Bread, potatoes, or other starches should not be eaten at the same meal with protein. The universally accepted "scientific" health authorities pooh-pooh the idea of separating starchy food from protein at meals. The real truth is that supposedly scientifically "balanced" meals which include protein, starch, fat, stimulants, and condiments are merely hodge-podge and haphazard mixtures of incompatible elements, good for nothing but disease building.
Simplification of the menus of the day is in harmony with the natural requirements of the body and in harmony with health-building principles. From this standpoint alone it is convincing enough that as little concentrated protein food as possible should be eaten with other foods that are heavy and difficult to digest. Furthermore, people today are almost always depleted in energy. They need reserve energy for other labor besides digestion. Therefore meals should be simple and only one concentrated food should be eaten at any meal.
The chemical argument against eating starch and protein at the same meal, as advanced by Dr. J. H. Tilden, does not seem quite correct or scientific. According to this theory, starch requires an alkaline medium for digestion, and protein requires an acid medium. Yet it is a fact that protein starts its digestion in the stomach where the digestive secretion is acid in chemical reaction, and its digestion is completed in the small intestine where the medium is strongly alkaline. The same is true with regard to starch digestion: namely, some progress in carbohydrate digestion is made in the stomach, and then the digestion of carbohydrates (starch particularly) is completed in the small intestine in an alkaline medium.

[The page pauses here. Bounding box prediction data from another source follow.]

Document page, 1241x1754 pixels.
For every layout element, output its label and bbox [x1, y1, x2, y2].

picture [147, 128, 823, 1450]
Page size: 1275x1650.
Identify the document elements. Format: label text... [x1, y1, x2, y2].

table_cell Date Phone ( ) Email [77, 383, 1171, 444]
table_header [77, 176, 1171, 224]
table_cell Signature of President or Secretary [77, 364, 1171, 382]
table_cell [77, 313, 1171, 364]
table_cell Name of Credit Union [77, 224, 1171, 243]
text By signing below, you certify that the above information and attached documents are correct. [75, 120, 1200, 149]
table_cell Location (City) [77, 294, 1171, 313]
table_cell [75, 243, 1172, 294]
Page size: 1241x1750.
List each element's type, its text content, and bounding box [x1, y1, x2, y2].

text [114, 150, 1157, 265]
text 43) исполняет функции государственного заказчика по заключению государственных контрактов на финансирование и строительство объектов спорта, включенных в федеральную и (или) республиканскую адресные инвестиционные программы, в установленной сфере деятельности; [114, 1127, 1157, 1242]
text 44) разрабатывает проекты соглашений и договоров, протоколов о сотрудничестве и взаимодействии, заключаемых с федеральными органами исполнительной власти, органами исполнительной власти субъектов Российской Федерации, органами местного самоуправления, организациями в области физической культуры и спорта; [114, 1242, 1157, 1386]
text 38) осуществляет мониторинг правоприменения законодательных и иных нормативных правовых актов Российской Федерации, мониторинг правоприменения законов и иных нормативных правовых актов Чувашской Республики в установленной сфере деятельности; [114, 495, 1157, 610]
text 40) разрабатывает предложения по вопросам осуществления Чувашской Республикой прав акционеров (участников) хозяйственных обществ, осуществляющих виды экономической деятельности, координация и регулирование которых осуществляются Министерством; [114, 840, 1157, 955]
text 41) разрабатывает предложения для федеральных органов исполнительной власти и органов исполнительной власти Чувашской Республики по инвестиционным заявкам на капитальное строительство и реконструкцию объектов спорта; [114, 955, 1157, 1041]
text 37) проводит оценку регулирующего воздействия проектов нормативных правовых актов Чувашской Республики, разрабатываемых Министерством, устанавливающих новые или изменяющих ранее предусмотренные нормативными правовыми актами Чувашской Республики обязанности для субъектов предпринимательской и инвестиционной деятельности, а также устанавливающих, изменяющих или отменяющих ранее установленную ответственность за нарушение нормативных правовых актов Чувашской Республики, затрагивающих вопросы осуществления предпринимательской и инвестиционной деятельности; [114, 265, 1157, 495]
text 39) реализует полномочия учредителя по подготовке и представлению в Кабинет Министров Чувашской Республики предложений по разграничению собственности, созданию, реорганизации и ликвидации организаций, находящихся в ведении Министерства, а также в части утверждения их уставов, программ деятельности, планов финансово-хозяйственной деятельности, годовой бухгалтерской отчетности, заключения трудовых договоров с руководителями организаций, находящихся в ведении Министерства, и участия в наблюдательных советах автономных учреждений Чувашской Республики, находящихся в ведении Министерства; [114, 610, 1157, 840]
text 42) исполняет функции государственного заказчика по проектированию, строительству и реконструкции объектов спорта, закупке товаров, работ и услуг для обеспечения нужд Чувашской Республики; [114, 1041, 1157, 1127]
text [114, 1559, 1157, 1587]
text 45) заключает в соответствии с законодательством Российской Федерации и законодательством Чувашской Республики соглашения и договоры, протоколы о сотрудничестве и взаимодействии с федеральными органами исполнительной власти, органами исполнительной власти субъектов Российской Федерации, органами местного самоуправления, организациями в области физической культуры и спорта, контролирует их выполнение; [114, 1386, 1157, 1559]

Digestion of any food depends on chemical activators called enzymes. The stomach has no enzymes to act on starch. Saliva, however, has such enzymes, and if starch is properly ensalivated by sufficient chewing, its digestion continues in the stomach. When starch is eaten alone there is not as much active secretion from the digestive glands of the stomach as when it is eaten with protein, for the latter has a specific stimulating effect on the digestive glands of the stomach.
What does happen in the stomach to impair the chemical reaction when protein and starch are eaten together at the same meal, is that the starch mechanically absorbs the pepsin. Pepsin is an enzyme or chemical activator needed for protein digestion (Kellogg). When it is thus wasted, protein digestion in the stomach is consequently inefficient.
With so many "dyspepsia" sufferers in the world, the habit of mixing decidedly proteid food with decidedly starchy food at the same meal should be discontinued. Eating only a few different foods at each meal is the dictate of nature and the best service to the body.